The fields of neuroscience deepen our understanding of the connections between the brain and our changing experience of sensation, emotion, thought, and behavior, just as they strengthen our appreciation of the range of conditions that perpetuate vulnerability and problems in living. Conceptual syntheses and empirical findings offer heuristics that strengthen our formulations of what is the matter and what carries the potential to help, challenging clinicians to consider a wide range of approaches. Developments in the science of mind enrich our thinking about the ways in which various forms of therapeutic action potentially bring about change and growth, offering points of reference across the schools of thought as we consider core elements and different ways of working over the course of psychotherapy.

In more reductive renderings of help and care, some clinicians have proposed that we will come to think of psychotherapy as a biological science or “applied neuroscience” that “rewires” the brain (Cozolino, 2017). Some researchers predict that, in time, we will be able to select specific techniques of intervention and monitor the progress of psychotherapy through the methods of neuroimaging (Kandel, 2018). Such sweeping proposals are problematic in light of the pragmatic values and concerns outlined earlier. However promising scholars and psychotherapists find recent developments in the science of mind, it is crucial to challenge a “technical rationality” and avoid reductive or formulaic applications of research findings that would violate the principles and values of clinical pragmatism, realizing the complexities, ambiguities, and contingencies of therapeutic practice.

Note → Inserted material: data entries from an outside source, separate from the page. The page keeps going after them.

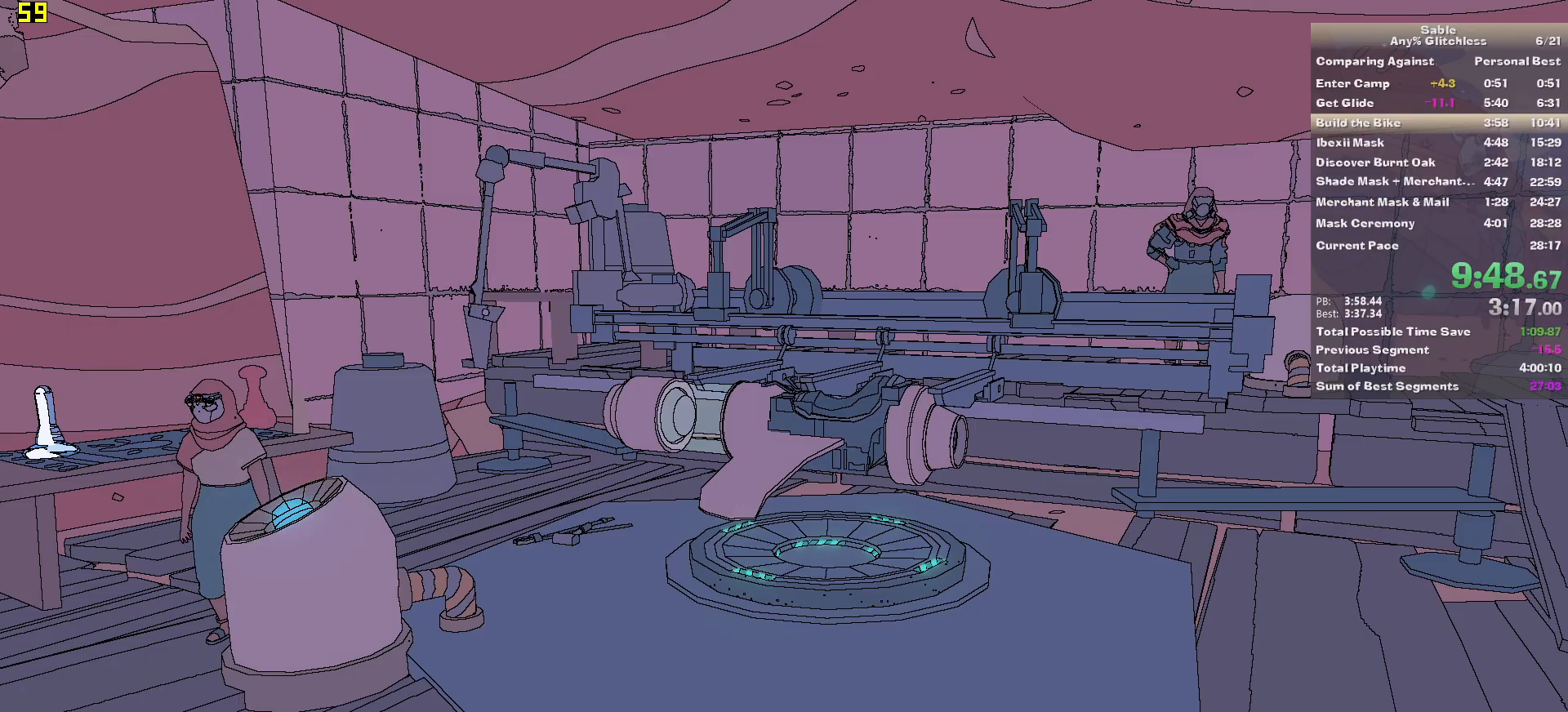
{"keys": ["w"], "mouse": [], "events": []}
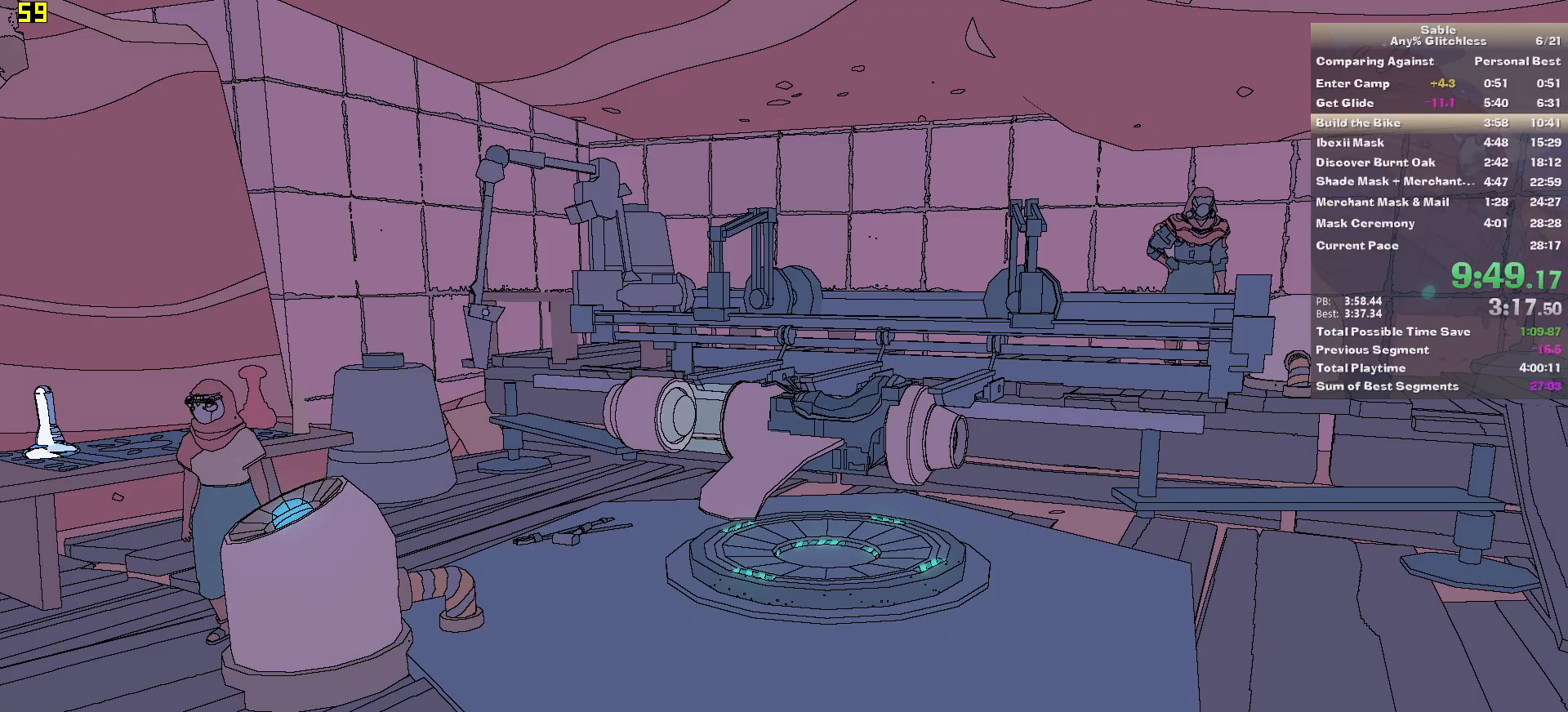
{"keys": ["w"], "mouse": [], "events": []}
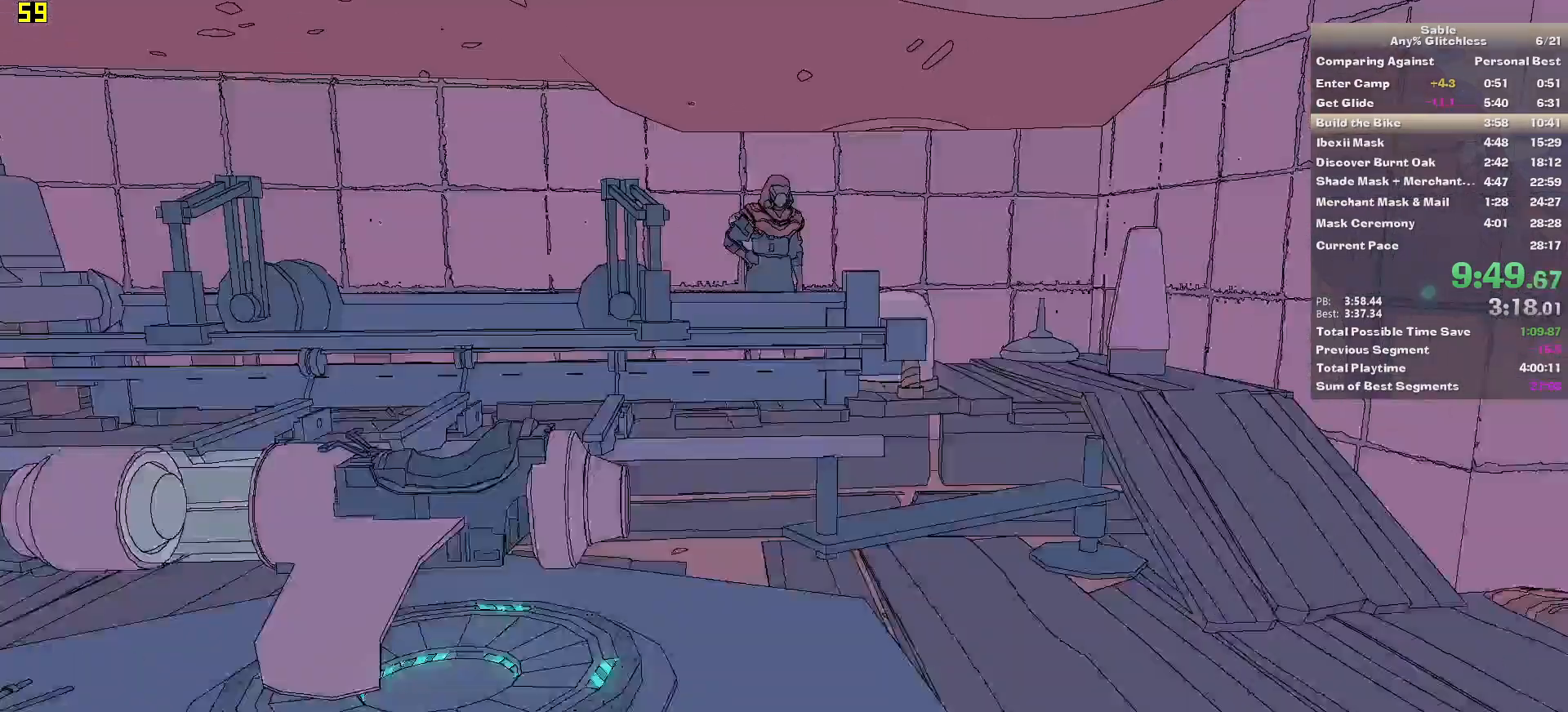
{"keys": [], "mouse": [], "events": [[20, "d", "down"], [240, "d", "up"], [380, "w", "up"]]}
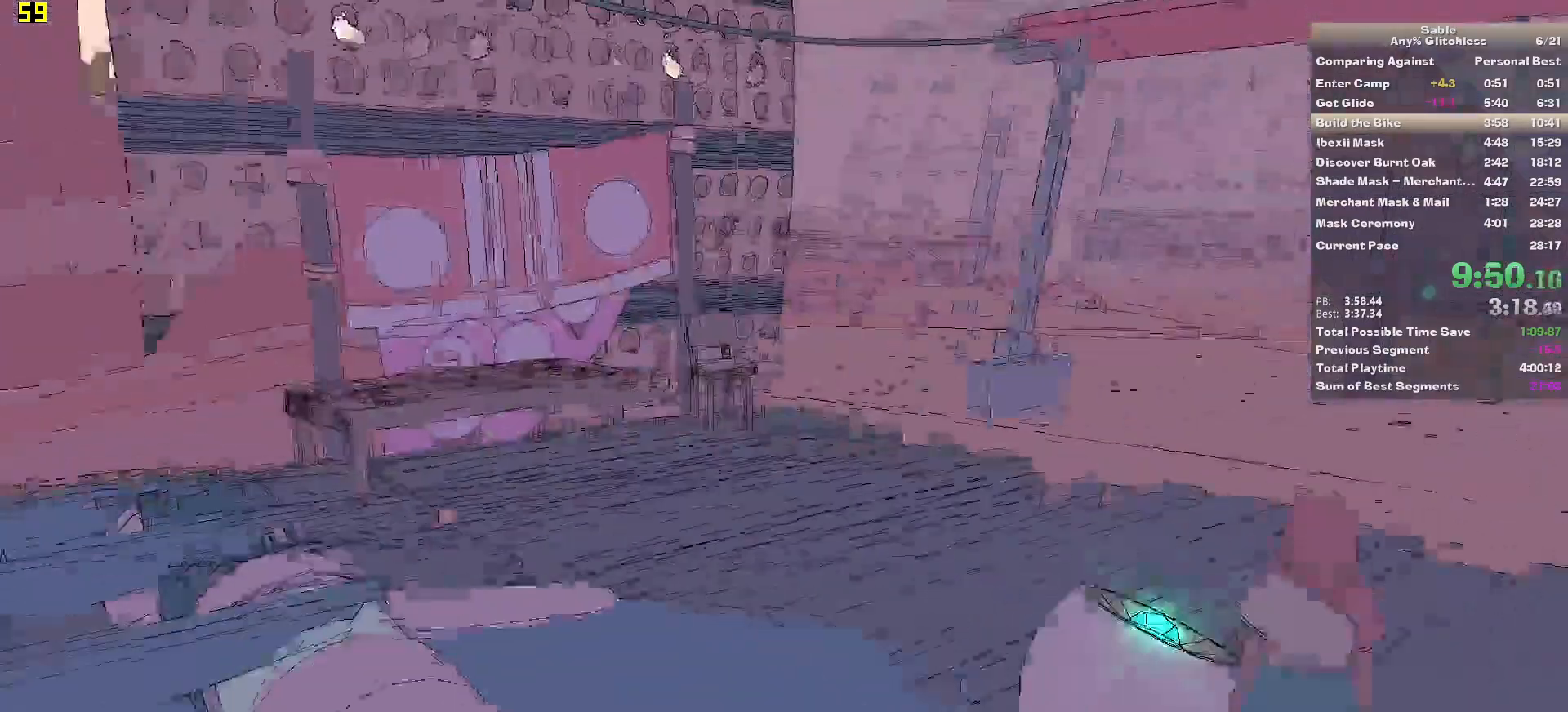
{"keys": ["a", "shift", "w"], "mouse": [], "events": [[80, "w", "down"], [120, "a", "down"], [280, "shift", "down"]]}
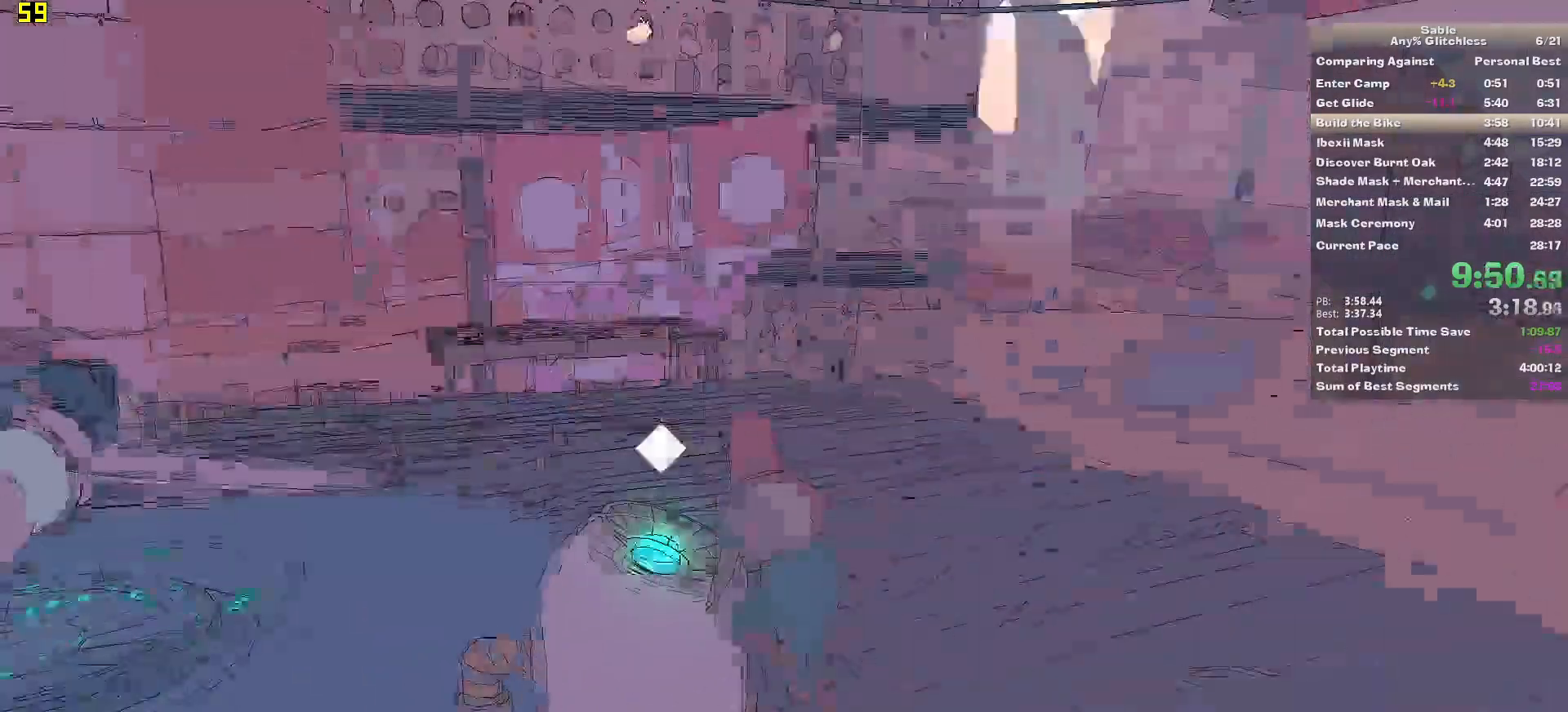
{"keys": ["a", "shift", "w"], "mouse": [], "events": [[140, "a", "up"], [480, "a", "down"]]}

As psychotherapists our fundamental concern is not the neuron but the individual, the “human person”—“the most interesting entity known to exist in the universe,” as the novelist Marilynne Robinson reminds us in her critiques of neuroscience (2012, p. 144). We cannot expect neurobiology alone to explain the course or outcome of the therapeutic process. In accord with the principles of clinical pragmatism, we must consider a range of paradigms and a multitude of concepts as we work to understand people, problems in living, and what carries the potential to help, taking account of differences in personality and temperament, the nature of subjective experience, capacities and skills, experiential learning, and the irreducible features of the therapeutic process that defy classification or categorization. As converging lines of study in the science of mind and psychotherapy show, it is the experience of help and care—the ways in which we make use of different elements over the course of the therapeutic process—that carries the potential for healing, change, and growth. “An ounce of experience,” Dewey reminds us, “is better than a ton of theory simply because it is only in experience that any theory' has vital and verifiable significance” (1916, p. 144).